Bölüme başlamadan küçük yıldızı parlatmayı unutmayalım.❤

Başlama saatlerinizi buraya alalım.

Keyifli okumalar.💚

***

***

Oops! Bu görüntü içerik kurallarımıza uymuyor. Yayımlamaya devam etmek için görüntüyü kaldırmayı ya da başka bir görüntü yüklemeyi deneyin.

48.BÖLÜM | 1 MAYIS

Hayatımın en güzel günlerini yaşıyordum.

Mutluyum, huzurluyum. Daha ne isterim ki?

Açacağımız cafe için hazırlıklara çoktan başlamıştık. Savaş her şeyin en iyisi olması için çok çaba gösteriyordu. Cafenin temizliğine tam tamına 2 gün ayrılmıştı. Dekorasyonu içinde tasarımcılar tuttuk. 

Bizimle beraber her şeyi dizayn ettiler. Doğuma adım adım yaklaşıyordum. Sadece ve sadece 4 ay kalmıştı. 5 ayı gerimizde bırakmıştık. Kızımız çok sağlıklıydı, hiçbir sıkıntı olmadığını doktor söylemişti.

"Güzelim." Savaş'ın sesini duyduğumda, karnımda ki ellerimi çektim ve başımı sesin geldiği tarafa çevirdim.

"Arka taraftayım hayatım." Dedim, çok kısa bir süre içerisinde Savaş yanıma geldi ve oturdu. İlk önce karnım ufak bir öpücük kondurdu, başını yukarıya kaldırıp dudaklarımıda öptükten sonra konuşmaya başladı. 

"Karnınız acıktı mı?" Dedi, daha yeni yemek yememe rağmen yine acıkmıştım. 

"Çok acıktık." Dedim, ve karnımı ovaladım. Kızım her geçen gün dahada büyüyordu, bunu karnımın şişliğinden anlıyordum. 

"Sema hazırlasın hemen bir şeyler." Sema kim dediğinizi duyar gibiyim. Sema Savaş'ın çok ısrarlar sonucu yanımıza aldığı yardımcımız. 

Neymiş ben hamileymişim, ayağa kalkamaz mışım,  yemek yapamaz mışım, Sema çok güzel yaparmış, Sema her şeyi bilirmiş. Bla bla bla.

"Çok mu özledin?
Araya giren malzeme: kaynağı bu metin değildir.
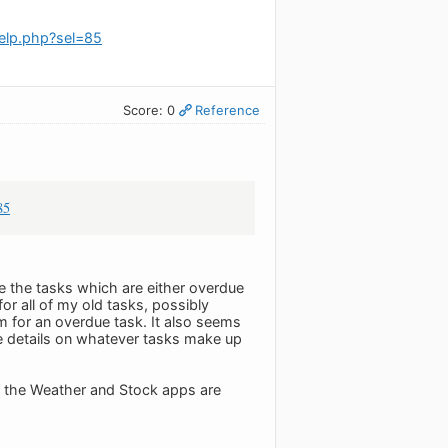
elp.php?sel=85
Score: 0
Reference
85
 see the tasks which are either overdue
or all of my old tasks, possibly
m for an overdue task. It also seems
like details on whatever tasks make up
ly the Weather and Stock apps are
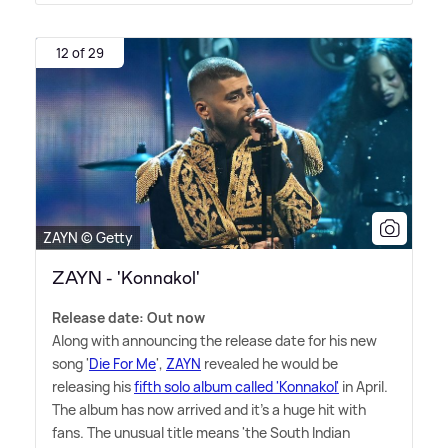
12 of 29
ZAYN © Getty
ZAYN - 'Konnakol'
Release date: Out now
Along with announcing the release date for his new
song '
Die For Me
',
ZAYN
revealed he would be
releasing his
fifth solo album called 'Konnakol'
in April.
The album has now arrived and it's a huge hit with
fans. The unusual title means 'the South Indian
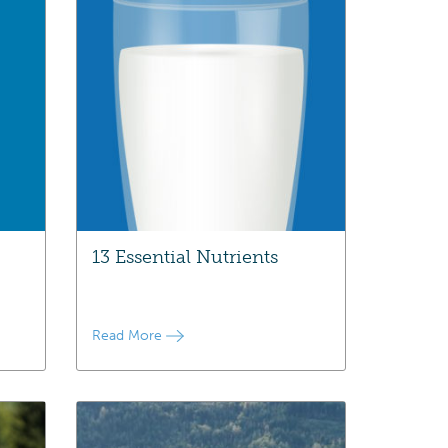
13 Essential Nutrients
Read More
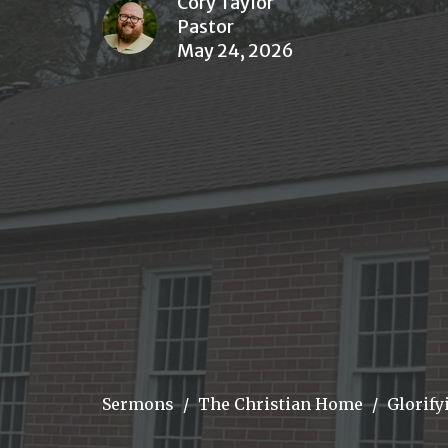
Cory Taylor
Pastor
May 24, 2026
Sermons
The Christian Home
Glorify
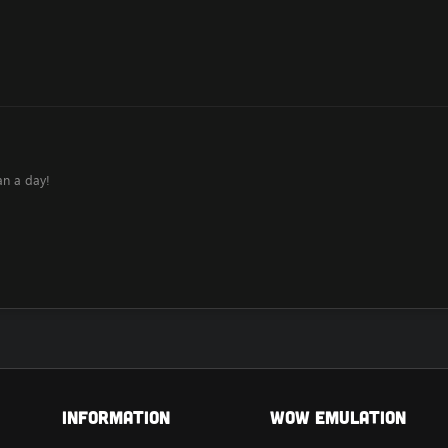
an a day!
Information
Wow Emulation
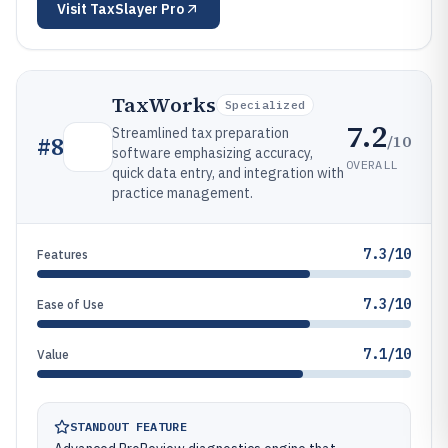
Visit
TaxSlayer Pro
TaxWorks
Specialized
7.2
Streamlined tax preparation
/10
#
8
software emphasizing accuracy,
OVERALL
quick data entry, and integration with
practice management.
7.3/10
Features
7.3/10
Ease of Use
7.1/10
Value
STANDOUT FEATURE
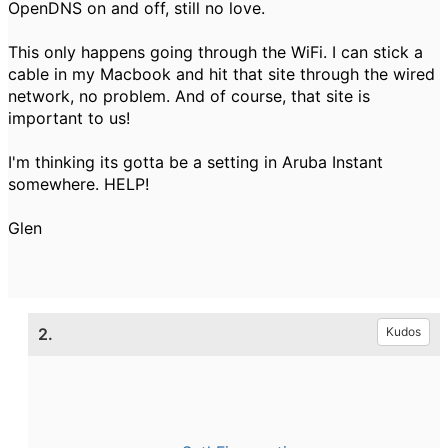
OpenDNS on and off, still no love.
This only happens going through the WiFi. I can stick a
cable in my Macbook and hit that site through the wired
network, no problem. And of course, that site is
important to us!
I'm thinking its gotta be a setting in Aruba Instant
somewhere. HELP!
Glen
2.
Kudos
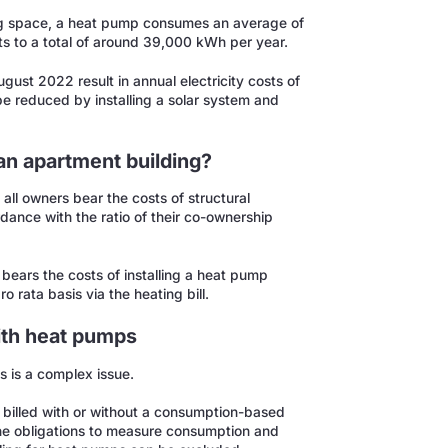
ving space, a heat pump consumes an average of
 to a total of around 39,000 kWh per year.
ugust 2022 result in annual electricity costs of
e reduced by installing a solar system and
an apartment building?
all owners bear the costs of structural
rdance with the ratio of their co-ownership
rd bears the costs of installing a heat pump
 rata basis via the heating bill.
with heat pumps
s is a complex issue.
e billed with or without a consumption-based
 the obligations to measure consumption and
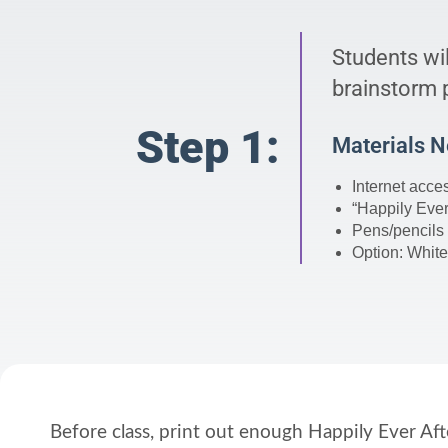
Students wil
brainstorm p
Step 1:
Materials 
Internet acce
“Happily Ever
Pens/pencils
Option: White
Before class, print out enough Happily Ever Af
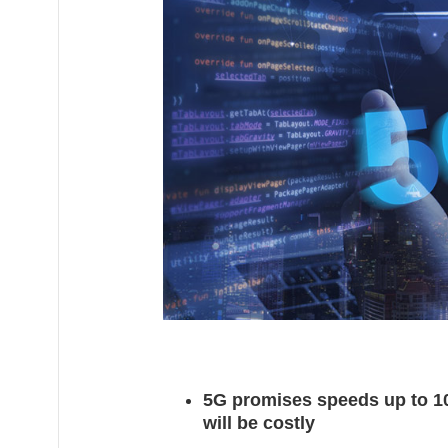
1
4
,
2
0
2
0
5G promises speeds up to 100
will be costly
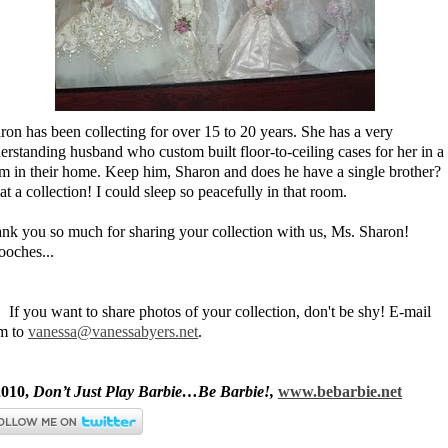
ron has been collecting for over 15 to 20 years. She has a very
erstanding husband who custom built floor-to-ceiling cases for her in a
m in their home. Keep him, Sharon and does he have a single brother?
t a collection! I could sleep so peacefully in that room.
nk you so much for sharing your collection with us, Ms. Sharon!
oches...
. If you want to share photos of your collection, don't be shy! E-mail
m to
vanessa@vanessabyers.net
.
010,
Don’t Just Play Barbie…Be Barbie!,
www.bebarbie.net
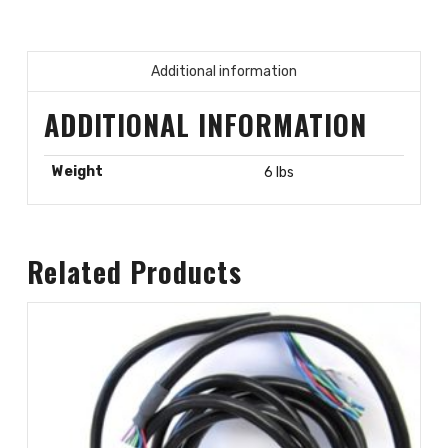
Additional information
ADDITIONAL INFORMATION
Weight
6 lbs
Related Products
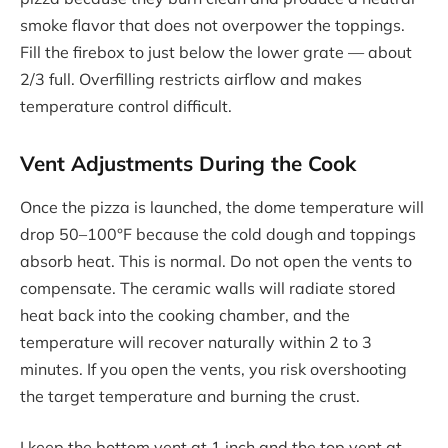
smoke flavor that does not overpower the toppings.
Fill the firebox to just below the lower grate — about
2/3 full. Overfilling restricts airflow and makes
temperature control difficult.
Vent Adjustments During the Cook
Once the pizza is launched, the dome temperature will
drop 50–100°F because the cold dough and toppings
absorb heat. This is normal. Do not open the vents to
compensate. The ceramic walls will radiate stored
heat back into the cooking chamber, and the
temperature will recover naturally within 2 to 3
minutes. If you open the vents, you risk overshooting
the target temperature and burning the crust.
I keep the bottom vent at 1 inch and the top vent at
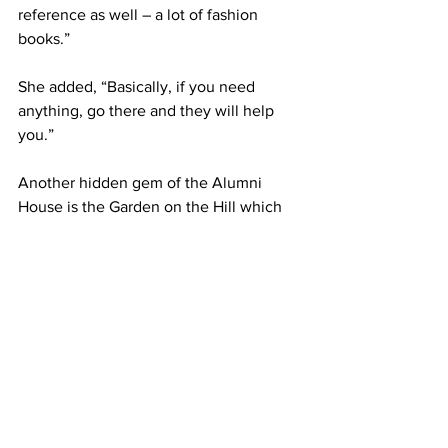
reference as well – a lot of fashion 
books.”
She added, “Basically, if you need 
anything, go there and they will help 
you.”
Another hidden gem of the Alumni 
House is the Garden on the Hill which 
was completed by the Class of 1964 
with “significant donations” from the 
classes of 1986 and 1976, according to 
the Association’s website.
The seating area of the garden was 
dedicated to Patrick Mageary, Class of 
1986.
“The Class of 1964 got together and 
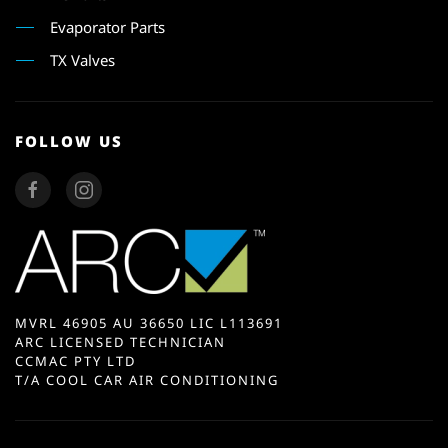
Evaporator Parts
TX Valves
FOLLOW US
MVRL 46905 AU 36650 LIC L113691
ARC LICENSED TECHNICIAN
CCMAC PTY LTD
T/A COOL CAR AIR CONDITIONING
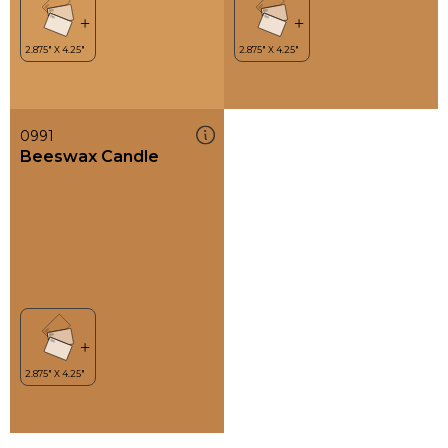
0991
Beeswax Candle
Her dakika çağırıyorsun yanımıza." Dedim, ciddi bir ifade ile. Savaş yüzüme baktı, derin bir nefes alıp cevap verdi.

"Özlememi mi istersin?" Dedi, sinirlerimi arşa çıkardı. Elimi kaldırıp omzuna vurdum. 
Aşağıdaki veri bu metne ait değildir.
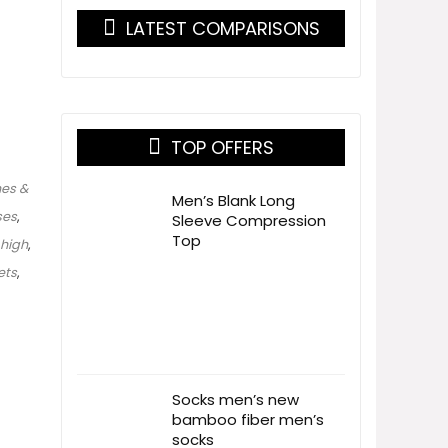
LATEST COMPARISONS
TOP OFFERS
es &
Men’s Blank Long
ses
,
Sleeve Compression
Top
high
,
ets
,
Socks men’s new
bamboo fiber men’s
socks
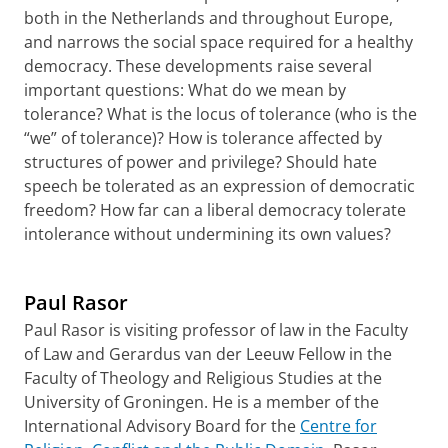
both in the Netherlands and throughout Europe,
and narrows the social space required for a healthy
democracy. These developments raise several
important questions: What do we mean by
tolerance? What is the locus of tolerance (who is the
“we” of tolerance)? How is tolerance affected by
structures of power and privilege? Should hate
speech be tolerated as an expression of democratic
freedom? How far can a liberal democracy tolerate
intolerance without undermining its own values?
Paul Rasor
Paul Rasor is visiting professor of law in the Faculty
of Law and Gerardus van der Leeuw Fellow in the
Faculty of Theology and Religious Studies at the
University of Groningen. He is a member of the
International Advisory Board for the
Centre for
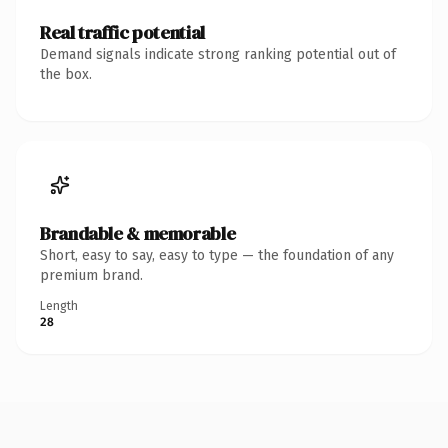
Real traffic potential
Demand signals indicate strong ranking potential out of
the box.
Brandable & memorable
Short, easy to say, easy to type — the foundation of any
premium brand.
Length
28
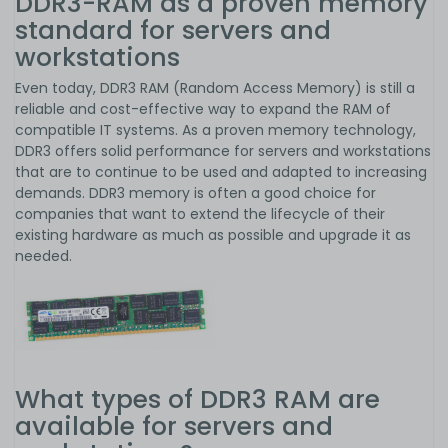
DDR3-RAM as a proven memory
standard for servers and
workstations
Even today, DDR3 RAM (Random Access Memory) is still a
reliable and cost-effective way to expand the RAM of
compatible IT systems. As a proven memory technology,
DDR3 offers solid performance for servers and workstations
that are to continue to be used and adapted to increasing
demands. DDR3 memory is often a good choice for
companies that want to extend the lifecycle of their
existing hardware as much as possible and upgrade it as
needed.
What types of DDR3 RAM are
available for servers and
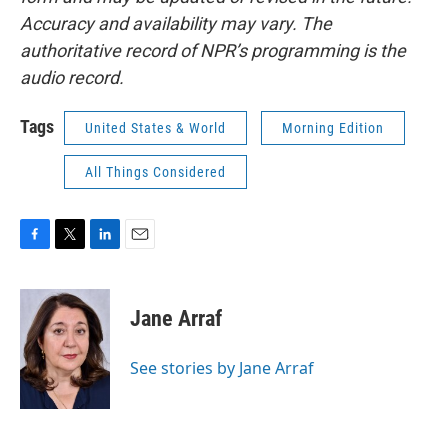
Accuracy and availability may vary. The
authoritative record of NPR’s programming is the
audio record.
Tags
United States & World
Morning Edition
All Things Considered
F
T
L
E
a
w
i
m
c
i
n
a
e
t
k
i
Jane Arraf
b
t
e
l
o
e
d
o
r
I
See stories by Jane Arraf
k
n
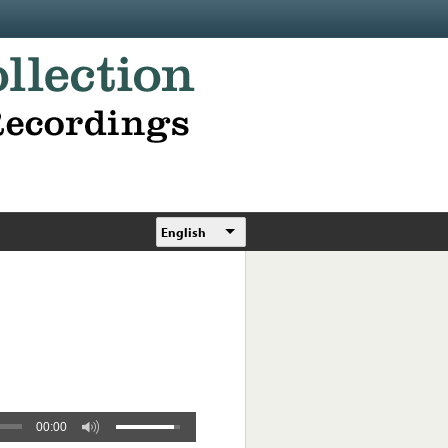
English
00:00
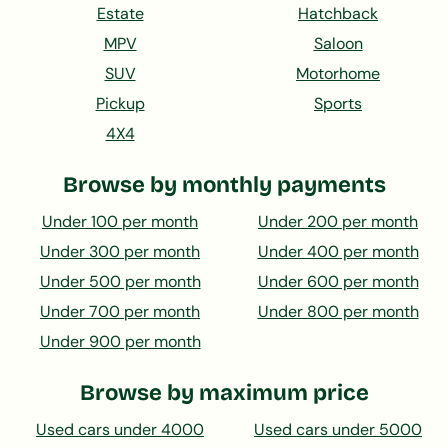
Estate
Hatchback
MPV
Saloon
SUV
Motorhome
Pickup
Sports
4X4
Browse by monthly payments
Under 100 per month
Under 200 per month
Under 300 per month
Under 400 per month
Under 500 per month
Under 600 per month
Under 700 per month
Under 800 per month
Under 900 per month
Browse by maximum price
Used cars under 4000
Used cars under 5000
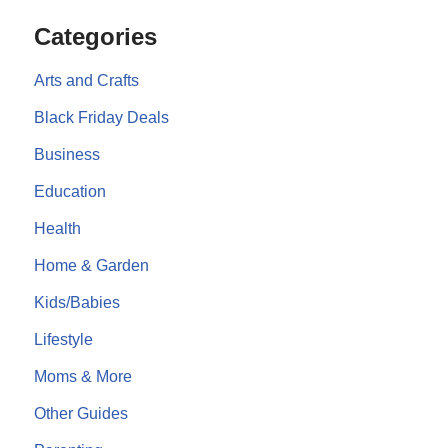
Categories
Arts and Crafts
Black Friday Deals
Business
Education
Health
Home & Garden
Kids/Babies
Lifestyle
Moms & More
Other Guides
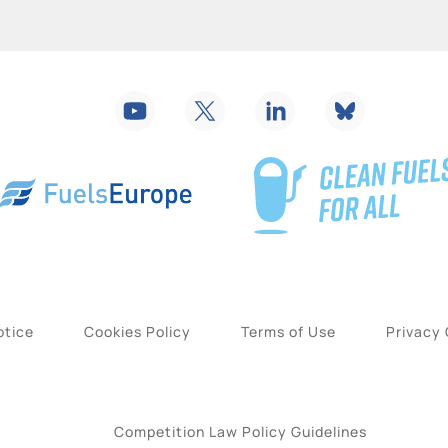
otice
Cookies Policy
Terms of Use
Privacy
Competition Law Policy Guidelines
"Hadi ben öyle diyorum, sen niye diyorsun?" Sesim olması gerektiğinden sinirli çıkmıştı. Savaş anında cevap verdi.

"Önce başlatan sensin." Dedi, öldürücü bakışlarımı Savaşa attım. Kollarımı göğsümün altında birleştirdim ve arkama yaslandım.

"İstemiyorum bir şey falan. Açlıktan bayılayımda gör sen! Sinirdende beyin hücrelerim kaybolur. Üzgünlüktende kalbim binbir parçaya ayrılır. Oh mis!" Tek nefeste söylediğim şeyler karşısında Savaş şaşkınlıkla bakakaldı bana.

"Nisa?" Suratına bakmadım, başımı diğer tarafa çevirdim. 

"Güzelim." Dedi, bu cümleyede eriyorum.